WHAT NEEDS TO BE DONE - Everything in the records below is to be reproduced exactly, apart from the images.

SUPPLIED RECORDS -
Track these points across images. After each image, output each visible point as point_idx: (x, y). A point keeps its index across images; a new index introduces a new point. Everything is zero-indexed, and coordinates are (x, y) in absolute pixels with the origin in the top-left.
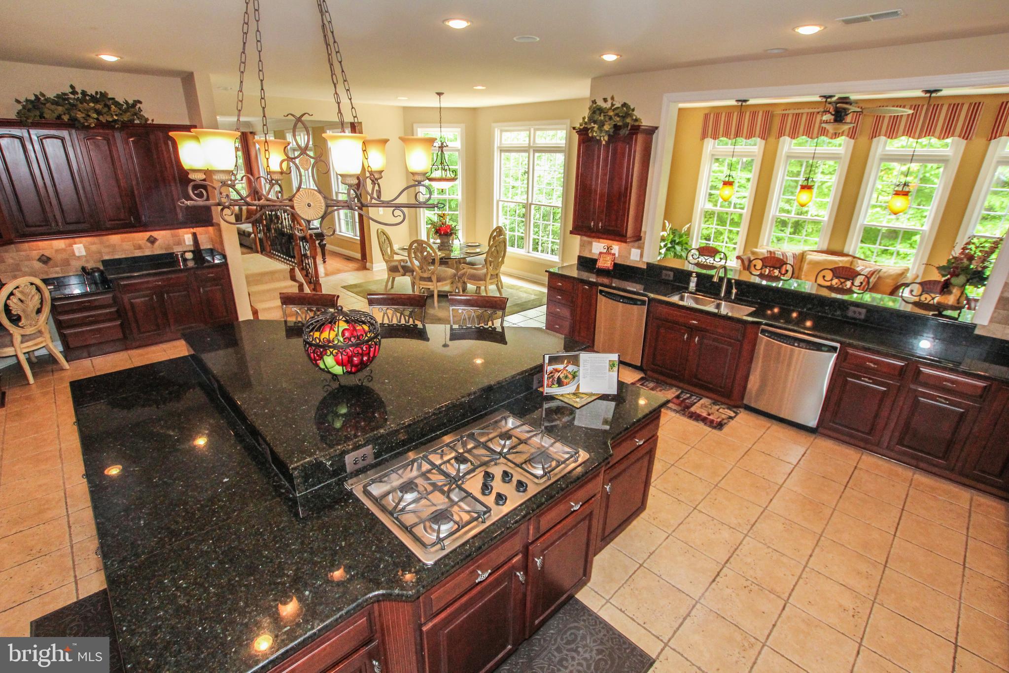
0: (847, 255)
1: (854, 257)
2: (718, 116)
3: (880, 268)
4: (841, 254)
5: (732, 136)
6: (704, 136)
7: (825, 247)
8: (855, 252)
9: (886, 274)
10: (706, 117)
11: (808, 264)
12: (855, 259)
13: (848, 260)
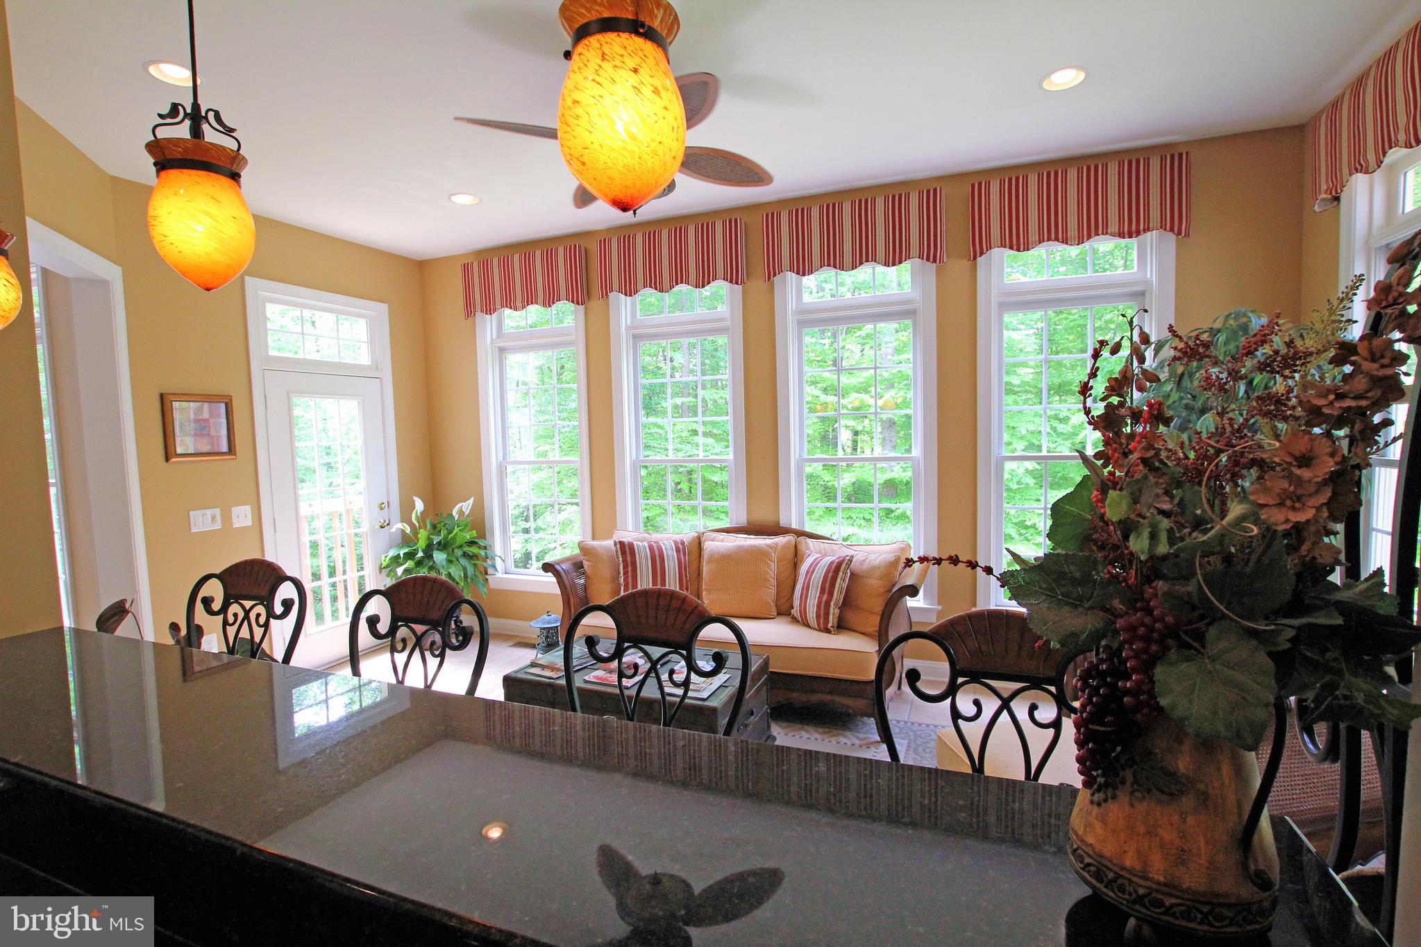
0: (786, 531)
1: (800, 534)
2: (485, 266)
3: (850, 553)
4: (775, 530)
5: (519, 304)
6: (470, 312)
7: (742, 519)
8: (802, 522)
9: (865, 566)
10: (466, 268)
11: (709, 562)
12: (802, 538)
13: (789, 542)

EXPECTED ANSWER -
Track these points across images. After each image, output each visible point as point_idx: (x, y). A point keeps its index across images; a new index introduces a new point. Everything is zero-indexed, and coordinates are (x, y) in absolute pixels with the origin in the top-left.
0: (847, 255)
1: (854, 257)
2: (718, 116)
3: (880, 268)
4: (841, 254)
5: (732, 136)
6: (704, 136)
7: (825, 247)
8: (855, 252)
9: (886, 274)
10: (706, 117)
11: (808, 264)
12: (855, 259)
13: (848, 260)
0: (786, 531)
1: (800, 534)
2: (485, 266)
3: (850, 553)
4: (775, 530)
5: (519, 304)
6: (470, 312)
7: (742, 519)
8: (802, 522)
9: (865, 566)
10: (466, 268)
11: (709, 562)
12: (802, 538)
13: (789, 542)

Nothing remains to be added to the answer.